OMTEX CLASSES: Law of diminishing marginal utility depends up on various assumptions.

Law of diminishing marginal utility depends up on various assumptions.

Ans. Yes, I do agree with the above statement because following are the assumptions of the law of diminishing marginal utility.

Assumptions of the law
The validity of the law depends upon the following assumptions­
1.       Homogeneity
2.       Single use
3.       Cardinal measurement
4.       Rationality
5.       Continuity
6.       Reasonability
7.       Constancy
8.       Divisibility
9.       Constant marginal utility of money income

1.       Homogeneity - The law assumes that units of a commodity consumed by a consumer are uniform.

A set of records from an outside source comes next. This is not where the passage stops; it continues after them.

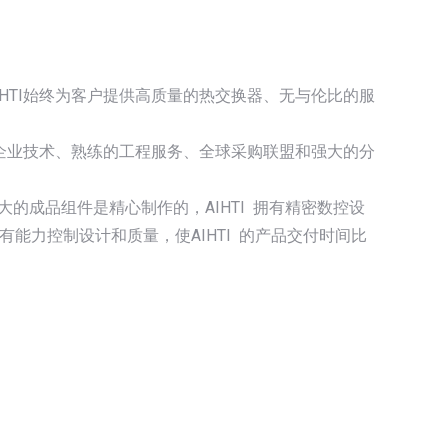
IHTI始终为客户提供高质量的热交换器、无与伦比的服
算机企业技术、熟练的工程服务、全球采购联盟和强大的分
较大的成品组件是精心制作的，AIHTI 拥有精密数控设
有能力控制设计和质量，使AIHTI 的产品交付时间比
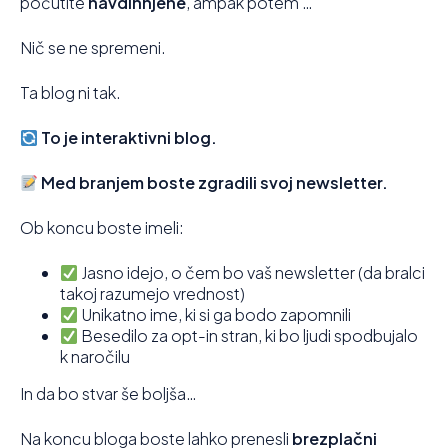
počutite
navdihnjene
, ampak potem …
Nič se ne spremeni.
Ta blog ni tak.
To je interaktivni blog.
Med branjem boste zgradili svoj newsletter.
Ob koncu boste imeli:
Jasno idejo, o čem bo vaš newsletter (da bralci
takoj razumejo vrednost)
Unikatno ime, ki si ga bodo zapomnili
Besedilo za opt-in stran, ki bo ljudi spodbujalo
k naročilu
In da bo stvar še boljša…
Na koncu bloga boste lahko prenesli
brezplačni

They are identical or same in case of size, colour, shape, taste, quality, etc.

2.       Single use - Utility is multi-purpose for some goods which satisfy variety of wants. Here, it is assumed that a commodity is used to satisfy only a single want to experience the law.

3.       Cardinal measurement - Utility can be measured in numbers. So that, it is possible to know and compare utility derived from each unit of a commodity. It helps to understand the law.

4.       Rationality - A consumer is assumed to be a rational person and his behaviour is normal and therefore, he tries to maximise his satisfaction.

5.       Continuity - The units of a commodity are consumed in quick succession, one after another. MU will not diminish, if there is time interval.

6.       Reasonability - The units of commodity consumed, should be of a standard or normal size. They should neither be too big nor too small. e.g. a cup of tea, a glass of water, etc.

7.       Constancy - Income, taste, habits, liking, etc., of a consumer and price of a commodity remain constant throughout the period of consumption. It also assumes that MU of each unit of money remains constant.

8.       Condition of divisibility - The law assumes that the commodity consumed by the consumer is divisible so that it can be acquired in small quantities for quick consumption.

9.       Constant marginal utility of money income When the consumer spends his income, the utility of the remaining money income is the same as his total income.

The law holds true only, if the above given assumptions are fulfilled.